Will the oil price hurt BAE Systems?
The aerospace firm benefits from instability in the Middle East, but cheap oil means defence budgets are tight.

War. What is it good for? Absolutely nothing. Who is it good for? Defence contractors, obviously. Sales at BAE systems rose 7.6% to £17.9bn in 2015 as the Syrian conflict escalated. Orders from the UK and Saudi Arabia both increased, but the latter still refused to make a big order of Typhoon fighters, despite last doing so way back in 2012.
BAE announced a few months ago that it would slow production of the fighter jet as a result, which is largely why underlying earnings before interest, tax and amortisation fell 1.1% to £1,683m. Chief executive Ian King is pinning his hopes on a new order from the Gulf kingdom, saying ‘talks are always ongoing, because we have a relationship which is ongoing.’

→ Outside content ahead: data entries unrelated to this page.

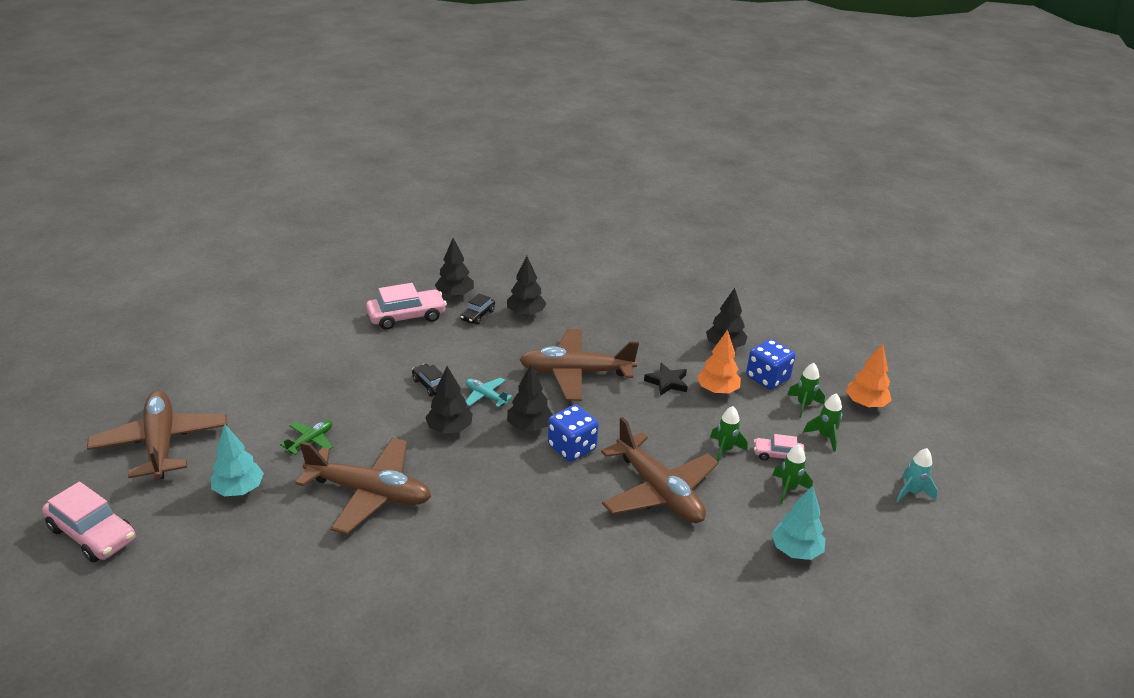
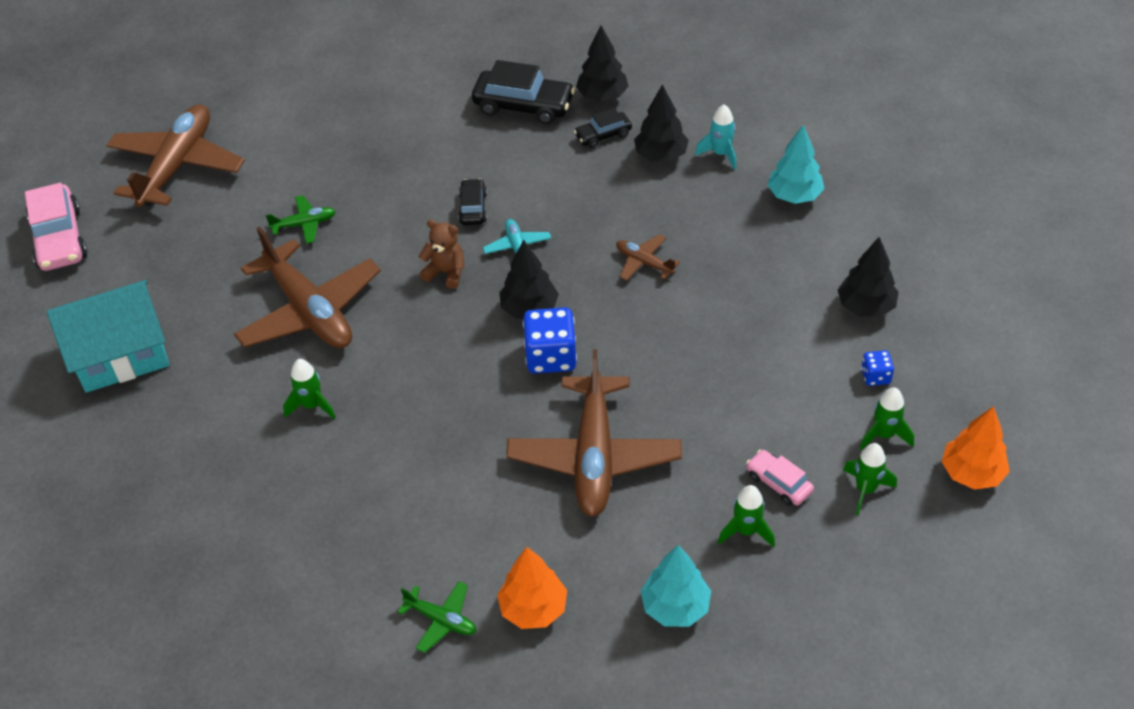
camera: 40 degrees right, 15 degrees up
turquoise tree [211,424,264,496] -> turquoise tree moved to [768,125,824,204]
pink car [366,283,447,330] -> black car [472,60,575,124]
black tree [425,366,473,434] -> brown teddy bear [418,220,464,289]
brown plane [519,329,639,401] -> brown plane [616,234,680,281], size x0.45
black star [644,363,688,396] -> none
orange tree [697,330,741,394] -> orange tree moved to [497,547,567,629]
green rocket [710,406,748,462] -> green rocket moved to [283,359,336,419]
blue dice [746,339,795,390] -> blue dice [861,350,894,386], size x0.52
turquoise rocket [896,448,938,502] -> turquoise rocket moved to [695,104,736,170]
none -> turquoise house [47,280,169,393]
none -> green plane [398,581,476,653]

But Saudi Arabia has some a few cash flow problems right now. Its budget has been gutted by the sustained fall in the oil price, from $110 (£76) a barrel in mid-2014 to lows of $28 last month. The kingdom is currently running a deficit equivalent to 15% of GDP, which has led it to consider selling a stake in the mother of all cash cows, state oil giant Aramco. Hardly an ideal time to splash out on several hundred state-of-the-art jets.